Parking aside the question of whether or not this march of the farmer will move the government, it would be worthwhile for the urban intelligentsia to familiarise itself with issues that impinge on India’s hard-earned food security, as policy-driven disasters visit the countryside.
Punjab’s fertile soil is all but decimated by chemical leeching as cancer pervades the land; Vidarbha has gained notoriety for some three lakh farmer suicides (1998- 2018); for Bundelkhand, drought is the new normal; elsewhere, tomatoes, potatoes, vegetables and milk get thrown on the streets because the cost of transporting them to mandis is not recovered by the price that the producers receive.
Bumper crop or crop failure, the farmer receives it in the neck and, even as lip service is paid to the ‘cause’, the fact is that no more than six per cent of Indian farmers are able to sell their produce at the minimum support price.

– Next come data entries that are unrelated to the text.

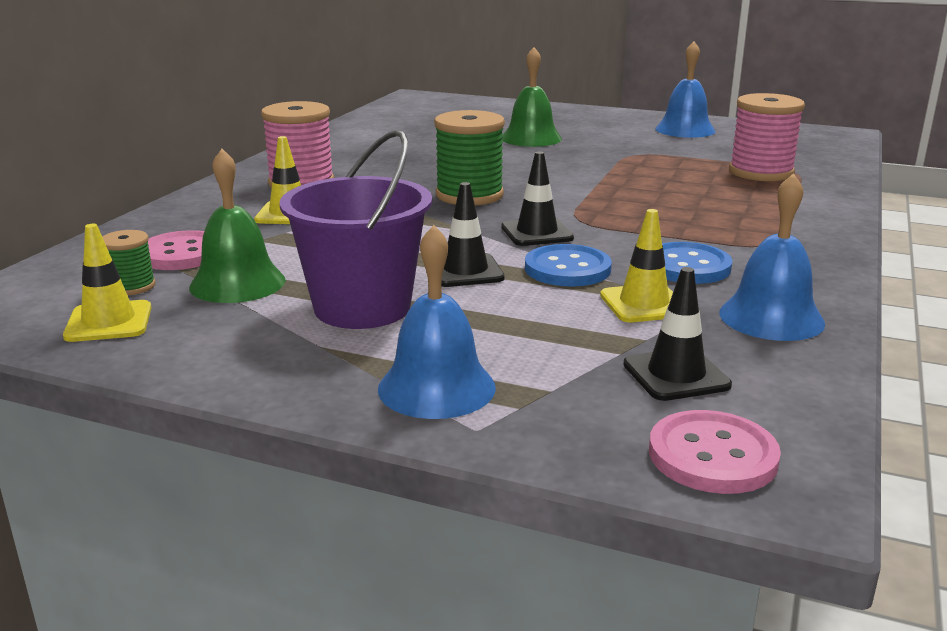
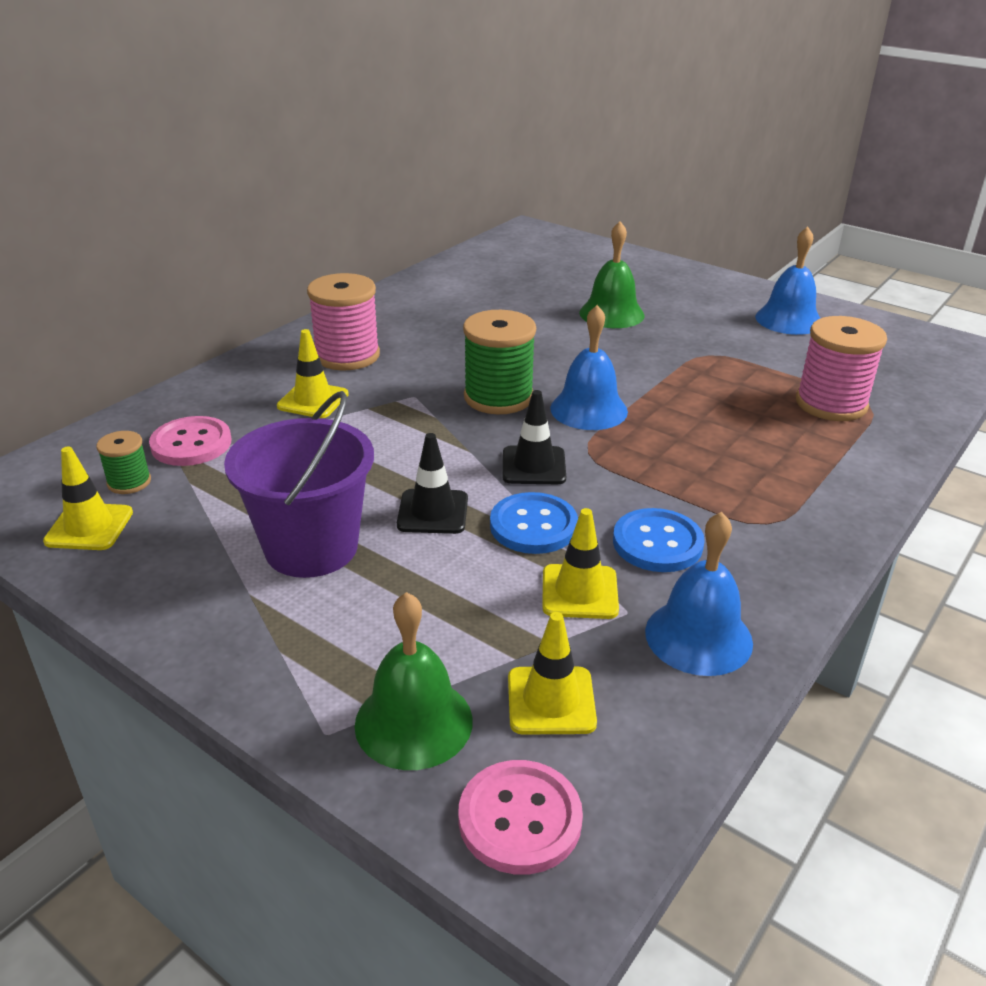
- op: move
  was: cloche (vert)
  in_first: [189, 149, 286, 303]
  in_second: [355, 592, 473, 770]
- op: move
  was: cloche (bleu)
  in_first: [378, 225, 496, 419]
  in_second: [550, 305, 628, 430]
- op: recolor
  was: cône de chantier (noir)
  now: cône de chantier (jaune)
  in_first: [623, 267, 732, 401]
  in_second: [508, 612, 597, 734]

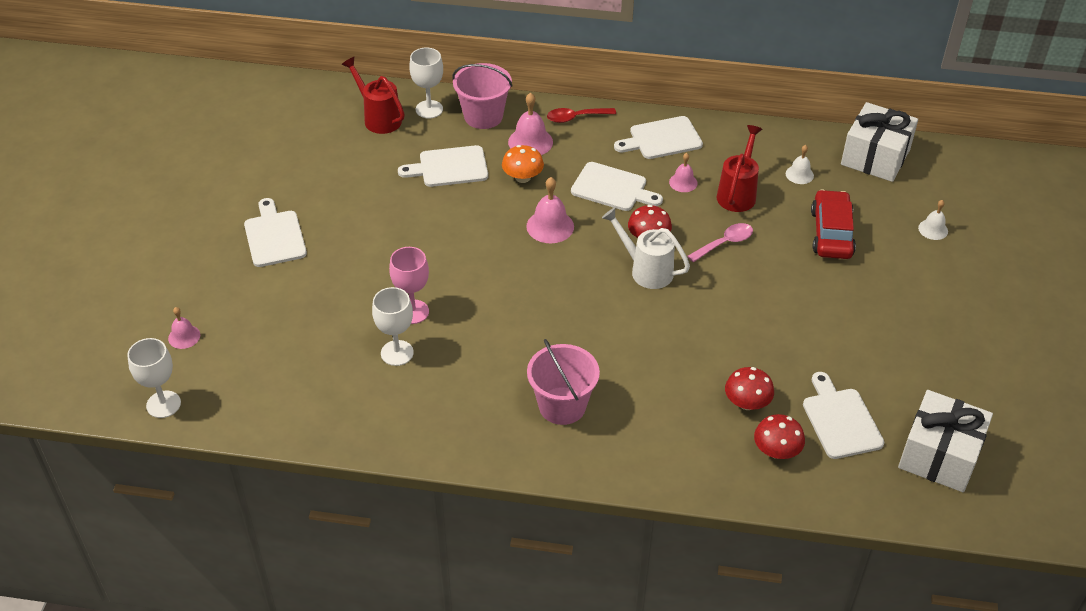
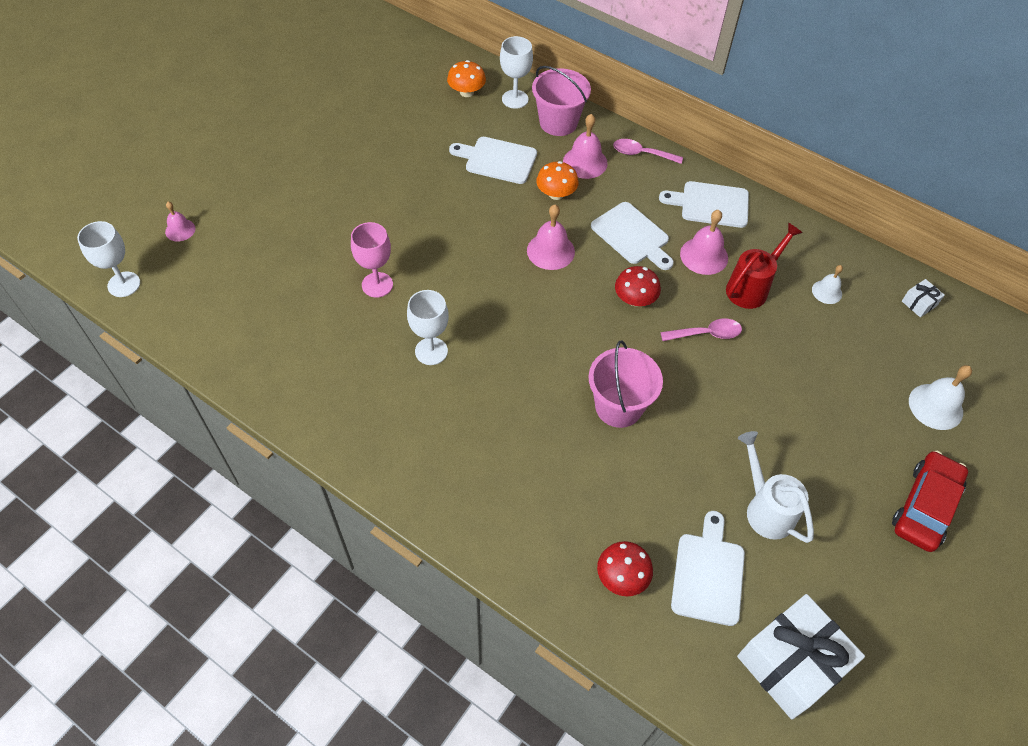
- op: replace
  was: arrosoir (rouge)
  now: champignon (orange)
  in_first: [341, 57, 405, 134]
  in_second: [447, 60, 486, 97]
- op: resize
  was: cadeau (blanc)
  in_first: [841, 102, 918, 182]
  in_second: [902, 279, 945, 317]
  ratio: 0.42
- op: recolor
  was: cuillère (rouge)
  now: cuillère (rose)
  in_first: [547, 108, 616, 123]
  in_second: [613, 139, 683, 164]
- op: resize
  was: cloche (rose)
  in_first: [669, 153, 698, 192]
  in_second: [680, 210, 728, 275]
  ratio: 1.63
- op: move
  was: voiture (rouge)
  in_first: [811, 189, 856, 259]
  in_second: [892, 451, 968, 552]
- op: delete
  was: planche à découper (blanc)
  in_first: [244, 198, 307, 267]
- op: resize
  was: cloche (blanc)
  in_first: [918, 200, 948, 240]
  in_second: [909, 365, 972, 430]
  ratio: 1.63
- op: move
  was: arrosoir (blanc)
  in_first: [602, 208, 690, 289]
  in_second: [738, 431, 814, 543]
- op: move
  was: verre à pied (blanc)
  in_first: [372, 287, 414, 366]
  in_second: [407, 290, 449, 365]
- op: move
  was: seau (rose)
  in_first: [527, 339, 600, 425]
  in_second: [589, 341, 663, 428]
- op: delete
  was: champignon (rouge)
  in_first: [725, 367, 774, 410]

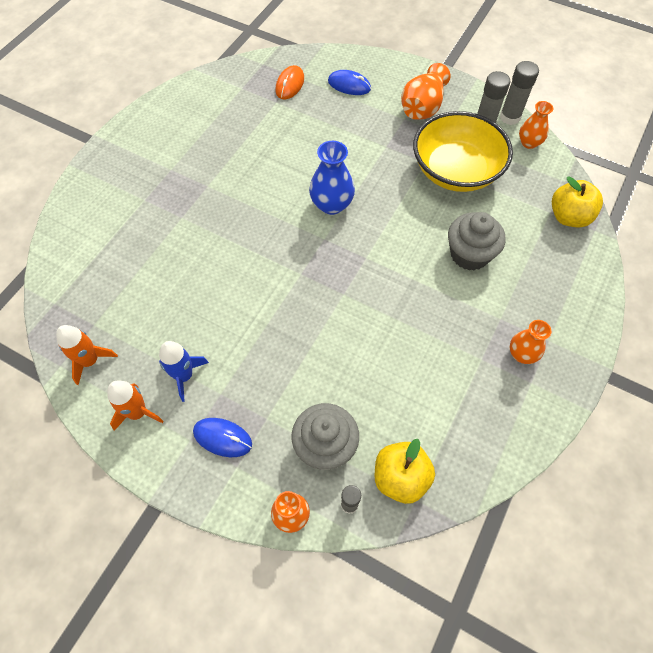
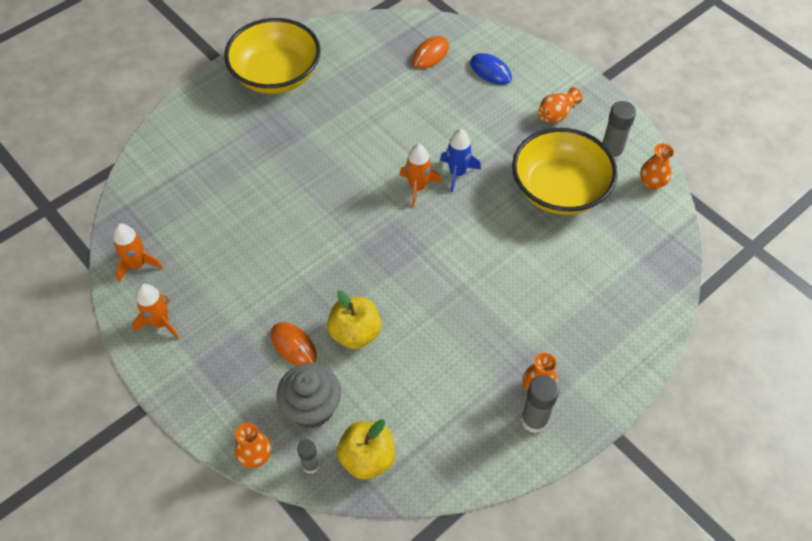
- op: move
  was: bâton de colle (gris)
  in_first: [500, 61, 539, 125]
  in_second: [521, 375, 559, 433]
- op: resize
  was: vase (orange)
  in_first: [401, 63, 451, 120]
  in_second: [538, 87, 582, 123]
  ratio: 0.66
- op: replace
  was: vase (bleu)
  now: fusée (orange)
  in_first: [309, 141, 355, 215]
  in_second: [399, 144, 441, 207]
- op: move
  was: pomme (jaune)
  in_first: [552, 176, 603, 228]
  in_second: [327, 291, 382, 349]
- op: delete
  was: muffin (gris)
  in_first: [448, 212, 505, 270]
- op: move
  was: fusée (bleu)
  in_first: [159, 341, 209, 402]
  in_second: [440, 129, 481, 192]
- op: delete
  was: souris (bleu)
  in_first: [193, 418, 252, 457]
- op: insert
  now: bol (jaune)
  in_second: [224, 18, 321, 94]
- op: insert
  now: souris (orange)
  in_second: [271, 322, 317, 366]

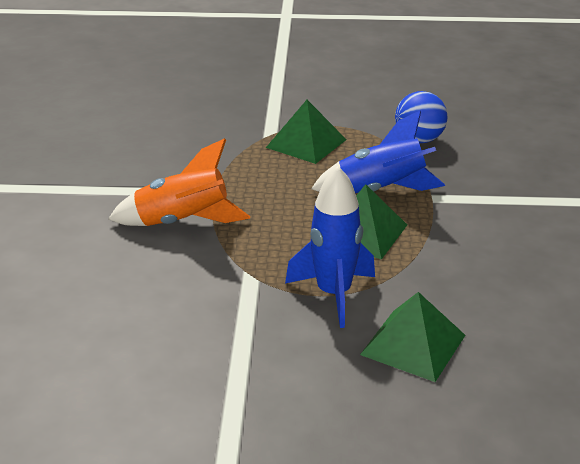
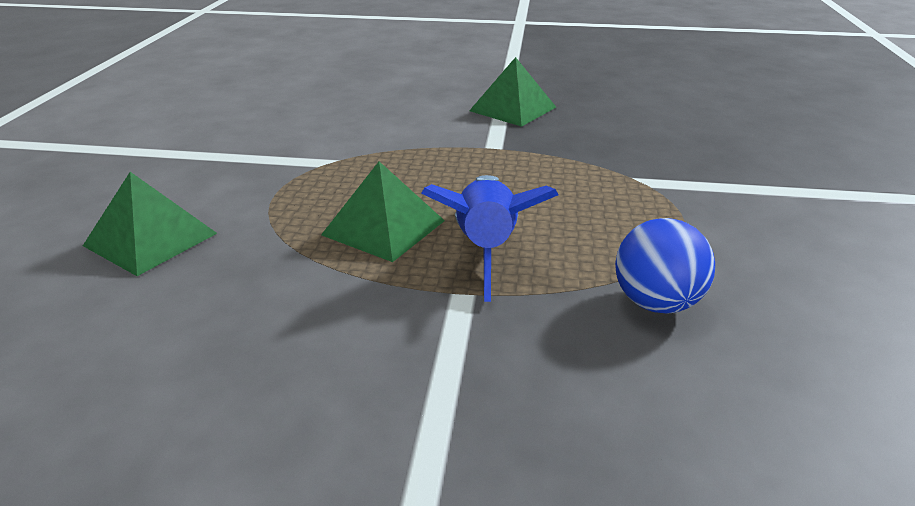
- op: move
  was: pyramide (vert)
  in_first: [266, 100, 347, 164]
  in_second: [469, 57, 556, 127]
- op: delete
  was: fusée (orange)
  in_first: [108, 138, 250, 226]
- op: delete
  was: fusée (bleu)
  in_first: [285, 166, 375, 328]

Further, as the Centre for Study of Developing Societies survey of March 2018 established, while an overwhelming number want to quit farming; no more than 19 per cent want subsidies to continue because they serve no purpose; only 27 per cent have heard about the land acquisition law and 70 per cent of farmers have never heard about direct cash transfer in a chronicle of woes that has even the National Bank for Agriculture and Rural Development reportedly handing over more than 50 per cent of its projected credit flow (2017) to Mumbai and its suburbs instead of disbursing it in the devastated Vidarbha and Marathwada, which got less than 16 per cent.
The crisis cannot be resolved by throwing money at it nor by waiving loans; without institutional reforms, the loans will be back. Indeed, policies around liberalization and deregulation have tightened the noose around the farmer’s neck courtesy increased costs of inputs, withdrawal of subsidies, paltry investments in infrastructure, irrigation, drainage and flood control or even on technical extension services.
The aam aadmi is finally waking up to this fact and many employed in towns from farming backgrounds, the jawan, the clerk, the school teacher and even the student, have realized that agricultural apocalypse is nigh.
The government has finally admitted that demonetisation was disastrous for the farm economy and one can only hope that a sense of shame will make it call a joint session of Parliament for members to come to grips with survival issues facing a segment of the economy employing 50 per cent of its workforce and impacting on more than 60 per cent of its population while ensuring that the country stays food secure. When one last checked, India was still a democracy.